Multiple Tenants SFH Question
5 friends and myself are planning on renting a house together in the coming months. My question is how does a landlord typically handle this situation? Multiple names on the lease or just one? What if one of the roommates bails mid-lease? Is it advantageous to go month-to-month?
I'd like to know what landlords prefer so I can better approach the situation as a tenant.
Thanks!
I would have every tenant on the lease and have ever tenant wholly responsible for the rent in the event any tenants bail. The more people I can pursue in court the more likely I am to collect in the case of a default.
If a roommate bails it is the tenants problem not mine, same applies to LMR and deposits.
My preference, as a landlord is M2M leases however I would never rent to 6 unrelated persons. Too many interpersonal relationship issues. It never works.
I saw this pretty frequently back in college:
One house with 6 rooms and 7 guys are living there. The landlord would get ALL the tenant names on the lease and require an update if a new adult were to move in. Other than that, the landlord had one rent price for the house. Many landlords didn't typically care whether or not a person dropped or was added (as long as it was communicated), the total rent was still the same because they knew what the market was.
I don't know how the majority of those landlords handled utilities.
A handful of my friends were landlord representatives. They were in charge of making sure all the rent got to the owner and were often times given a discount on rent when they did certain duties to help out. Or just paid the whole rent amount ON TIME. If 2 guys all of a sudden changed plans and were moving out halfway through the lease, then the other guys were on the hook for the remainder rent and were motivated to find new roommates to help cover rent.
I don't know what all the landlord-tenant rules are in various locations, but my tenant friends seemed to understand and agree with the leases they signed and nobody ended up suing the landlord, even if he was doing something illegal by managing tenants this way.

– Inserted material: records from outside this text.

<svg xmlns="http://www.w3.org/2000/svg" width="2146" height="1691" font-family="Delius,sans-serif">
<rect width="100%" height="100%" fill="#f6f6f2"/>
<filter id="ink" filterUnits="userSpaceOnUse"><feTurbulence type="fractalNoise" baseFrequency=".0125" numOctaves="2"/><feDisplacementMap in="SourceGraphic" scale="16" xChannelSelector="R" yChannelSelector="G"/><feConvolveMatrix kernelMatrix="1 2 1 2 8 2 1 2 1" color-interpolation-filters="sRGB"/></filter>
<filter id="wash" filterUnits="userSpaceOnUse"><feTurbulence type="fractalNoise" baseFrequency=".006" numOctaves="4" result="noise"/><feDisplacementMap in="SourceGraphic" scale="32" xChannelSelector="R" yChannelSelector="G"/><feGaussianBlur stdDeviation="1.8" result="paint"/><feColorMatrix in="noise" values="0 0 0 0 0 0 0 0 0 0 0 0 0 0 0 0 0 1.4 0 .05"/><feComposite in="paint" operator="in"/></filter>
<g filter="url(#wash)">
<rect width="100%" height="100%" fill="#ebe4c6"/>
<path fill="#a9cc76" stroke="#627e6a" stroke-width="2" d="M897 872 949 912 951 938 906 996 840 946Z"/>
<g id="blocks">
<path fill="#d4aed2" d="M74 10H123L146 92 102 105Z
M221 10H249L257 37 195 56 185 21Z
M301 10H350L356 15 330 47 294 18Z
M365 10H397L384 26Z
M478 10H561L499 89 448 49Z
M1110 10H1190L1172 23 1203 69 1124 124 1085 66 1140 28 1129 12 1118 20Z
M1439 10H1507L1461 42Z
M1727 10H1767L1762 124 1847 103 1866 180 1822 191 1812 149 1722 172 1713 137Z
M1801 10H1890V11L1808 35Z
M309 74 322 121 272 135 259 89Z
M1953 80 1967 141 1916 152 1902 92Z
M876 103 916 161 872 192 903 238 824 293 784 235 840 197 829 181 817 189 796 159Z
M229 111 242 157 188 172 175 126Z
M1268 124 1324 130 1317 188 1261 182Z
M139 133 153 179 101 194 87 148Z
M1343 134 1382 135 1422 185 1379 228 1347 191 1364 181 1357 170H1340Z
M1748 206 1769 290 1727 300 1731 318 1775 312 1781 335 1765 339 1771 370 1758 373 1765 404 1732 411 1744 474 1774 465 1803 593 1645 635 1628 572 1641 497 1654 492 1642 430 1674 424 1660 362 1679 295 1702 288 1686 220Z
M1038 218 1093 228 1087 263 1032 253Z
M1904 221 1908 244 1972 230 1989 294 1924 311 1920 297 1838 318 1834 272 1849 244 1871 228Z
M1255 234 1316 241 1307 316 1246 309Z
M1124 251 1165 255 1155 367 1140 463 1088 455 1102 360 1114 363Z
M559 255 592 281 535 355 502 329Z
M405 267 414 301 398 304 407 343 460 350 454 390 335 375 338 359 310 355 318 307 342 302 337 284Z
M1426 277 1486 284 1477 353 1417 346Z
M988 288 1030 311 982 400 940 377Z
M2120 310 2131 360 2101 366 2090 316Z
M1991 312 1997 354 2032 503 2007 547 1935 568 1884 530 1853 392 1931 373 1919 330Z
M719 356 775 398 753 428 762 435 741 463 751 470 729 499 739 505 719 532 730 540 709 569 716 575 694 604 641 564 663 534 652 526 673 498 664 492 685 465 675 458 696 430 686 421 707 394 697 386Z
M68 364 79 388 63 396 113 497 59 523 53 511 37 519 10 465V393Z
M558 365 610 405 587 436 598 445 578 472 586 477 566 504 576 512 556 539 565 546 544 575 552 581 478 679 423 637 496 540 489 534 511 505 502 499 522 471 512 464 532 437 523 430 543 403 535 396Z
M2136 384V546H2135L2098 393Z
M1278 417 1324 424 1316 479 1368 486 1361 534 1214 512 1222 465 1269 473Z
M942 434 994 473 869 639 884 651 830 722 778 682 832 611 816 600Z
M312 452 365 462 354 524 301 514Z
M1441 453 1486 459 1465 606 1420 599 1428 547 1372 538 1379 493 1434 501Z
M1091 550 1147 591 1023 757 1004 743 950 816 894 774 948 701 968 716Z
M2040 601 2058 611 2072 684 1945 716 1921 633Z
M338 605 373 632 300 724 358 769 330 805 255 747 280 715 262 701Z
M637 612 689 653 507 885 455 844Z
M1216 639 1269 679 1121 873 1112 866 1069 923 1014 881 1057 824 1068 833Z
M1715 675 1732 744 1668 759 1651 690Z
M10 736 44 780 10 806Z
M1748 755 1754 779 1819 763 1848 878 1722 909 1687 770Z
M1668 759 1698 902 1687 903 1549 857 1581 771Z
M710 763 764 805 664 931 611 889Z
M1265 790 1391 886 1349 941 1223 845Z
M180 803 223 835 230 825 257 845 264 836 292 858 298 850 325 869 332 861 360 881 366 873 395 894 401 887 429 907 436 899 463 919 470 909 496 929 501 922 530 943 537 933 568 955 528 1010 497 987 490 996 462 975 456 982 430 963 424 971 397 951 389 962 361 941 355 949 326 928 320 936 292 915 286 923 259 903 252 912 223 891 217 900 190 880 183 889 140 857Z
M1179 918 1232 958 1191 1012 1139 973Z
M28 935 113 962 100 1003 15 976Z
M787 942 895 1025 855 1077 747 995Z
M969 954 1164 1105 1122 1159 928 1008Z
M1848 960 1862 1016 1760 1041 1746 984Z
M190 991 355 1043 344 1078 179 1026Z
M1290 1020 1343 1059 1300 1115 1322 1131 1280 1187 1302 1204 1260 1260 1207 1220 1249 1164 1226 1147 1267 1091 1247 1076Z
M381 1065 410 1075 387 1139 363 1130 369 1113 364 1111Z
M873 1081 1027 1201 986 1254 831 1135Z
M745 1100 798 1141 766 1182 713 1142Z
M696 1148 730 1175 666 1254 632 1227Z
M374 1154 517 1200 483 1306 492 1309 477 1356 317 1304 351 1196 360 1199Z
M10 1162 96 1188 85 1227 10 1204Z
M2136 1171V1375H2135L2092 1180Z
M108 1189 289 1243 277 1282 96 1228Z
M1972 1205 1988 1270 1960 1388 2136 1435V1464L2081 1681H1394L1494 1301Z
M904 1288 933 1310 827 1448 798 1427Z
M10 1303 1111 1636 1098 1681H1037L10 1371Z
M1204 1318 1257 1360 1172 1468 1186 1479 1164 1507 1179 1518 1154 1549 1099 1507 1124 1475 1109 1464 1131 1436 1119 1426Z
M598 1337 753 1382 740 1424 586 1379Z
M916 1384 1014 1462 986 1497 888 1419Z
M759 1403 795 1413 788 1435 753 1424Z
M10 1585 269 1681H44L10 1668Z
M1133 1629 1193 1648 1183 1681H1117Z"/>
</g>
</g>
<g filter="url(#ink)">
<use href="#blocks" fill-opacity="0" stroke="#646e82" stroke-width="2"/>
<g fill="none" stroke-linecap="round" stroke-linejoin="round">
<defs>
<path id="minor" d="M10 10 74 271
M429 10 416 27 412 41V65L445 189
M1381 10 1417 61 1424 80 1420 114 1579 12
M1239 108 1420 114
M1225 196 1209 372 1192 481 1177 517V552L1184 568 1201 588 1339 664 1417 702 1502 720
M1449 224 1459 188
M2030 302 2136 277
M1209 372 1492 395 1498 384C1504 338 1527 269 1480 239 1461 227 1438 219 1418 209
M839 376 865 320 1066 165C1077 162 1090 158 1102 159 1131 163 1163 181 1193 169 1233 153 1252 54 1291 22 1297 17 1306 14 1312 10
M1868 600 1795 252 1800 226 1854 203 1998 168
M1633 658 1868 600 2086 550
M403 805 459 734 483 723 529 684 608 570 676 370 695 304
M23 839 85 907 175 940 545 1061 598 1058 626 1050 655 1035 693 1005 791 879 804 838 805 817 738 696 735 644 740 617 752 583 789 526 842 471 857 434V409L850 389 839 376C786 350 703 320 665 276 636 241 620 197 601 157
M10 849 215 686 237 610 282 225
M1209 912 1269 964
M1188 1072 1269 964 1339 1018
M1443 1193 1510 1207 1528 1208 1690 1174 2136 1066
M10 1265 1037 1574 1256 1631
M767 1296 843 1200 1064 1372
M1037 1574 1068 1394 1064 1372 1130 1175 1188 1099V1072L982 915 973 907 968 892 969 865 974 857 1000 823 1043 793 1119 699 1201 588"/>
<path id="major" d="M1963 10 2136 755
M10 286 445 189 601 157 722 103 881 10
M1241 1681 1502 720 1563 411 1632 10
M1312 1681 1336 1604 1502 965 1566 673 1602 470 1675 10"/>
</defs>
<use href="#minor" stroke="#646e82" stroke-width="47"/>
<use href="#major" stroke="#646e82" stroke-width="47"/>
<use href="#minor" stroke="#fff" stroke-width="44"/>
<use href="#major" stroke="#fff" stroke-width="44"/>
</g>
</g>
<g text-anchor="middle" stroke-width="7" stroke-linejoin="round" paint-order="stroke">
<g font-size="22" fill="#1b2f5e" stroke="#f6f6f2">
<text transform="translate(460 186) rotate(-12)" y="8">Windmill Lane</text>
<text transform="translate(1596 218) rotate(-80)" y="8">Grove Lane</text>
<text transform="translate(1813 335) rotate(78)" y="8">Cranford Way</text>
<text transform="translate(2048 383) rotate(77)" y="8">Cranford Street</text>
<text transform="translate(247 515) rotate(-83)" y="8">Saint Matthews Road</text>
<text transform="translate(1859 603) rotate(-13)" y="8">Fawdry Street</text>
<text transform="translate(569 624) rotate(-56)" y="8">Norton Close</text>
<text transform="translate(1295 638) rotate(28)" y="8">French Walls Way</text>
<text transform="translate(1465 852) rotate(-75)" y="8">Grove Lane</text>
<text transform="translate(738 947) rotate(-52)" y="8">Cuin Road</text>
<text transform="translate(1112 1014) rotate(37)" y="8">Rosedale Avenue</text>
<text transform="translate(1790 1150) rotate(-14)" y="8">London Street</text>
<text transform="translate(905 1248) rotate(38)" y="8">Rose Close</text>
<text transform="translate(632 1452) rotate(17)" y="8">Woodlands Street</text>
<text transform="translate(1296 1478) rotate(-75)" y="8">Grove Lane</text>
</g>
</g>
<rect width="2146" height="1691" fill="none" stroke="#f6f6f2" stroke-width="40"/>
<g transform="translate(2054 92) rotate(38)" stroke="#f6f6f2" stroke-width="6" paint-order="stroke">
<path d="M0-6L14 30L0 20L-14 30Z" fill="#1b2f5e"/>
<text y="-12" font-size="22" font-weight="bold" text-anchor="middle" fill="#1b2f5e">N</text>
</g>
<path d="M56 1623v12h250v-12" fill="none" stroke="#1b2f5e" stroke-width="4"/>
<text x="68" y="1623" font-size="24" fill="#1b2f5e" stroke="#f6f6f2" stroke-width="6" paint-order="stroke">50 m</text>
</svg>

So I wouldn't say that it never works.
All that to say, Rich Dunne, is that you might save yourself some thinking time and might benefit from approaching the landlord and asking about what your options are. Does he care about individual rent or total rent? Give him a few different options from your mind and see if he responds with a few options that could work for him. The sooner you have that discussion, the sooner you can ask other BP members about which option is better for the tenants to agree to - A, B or C.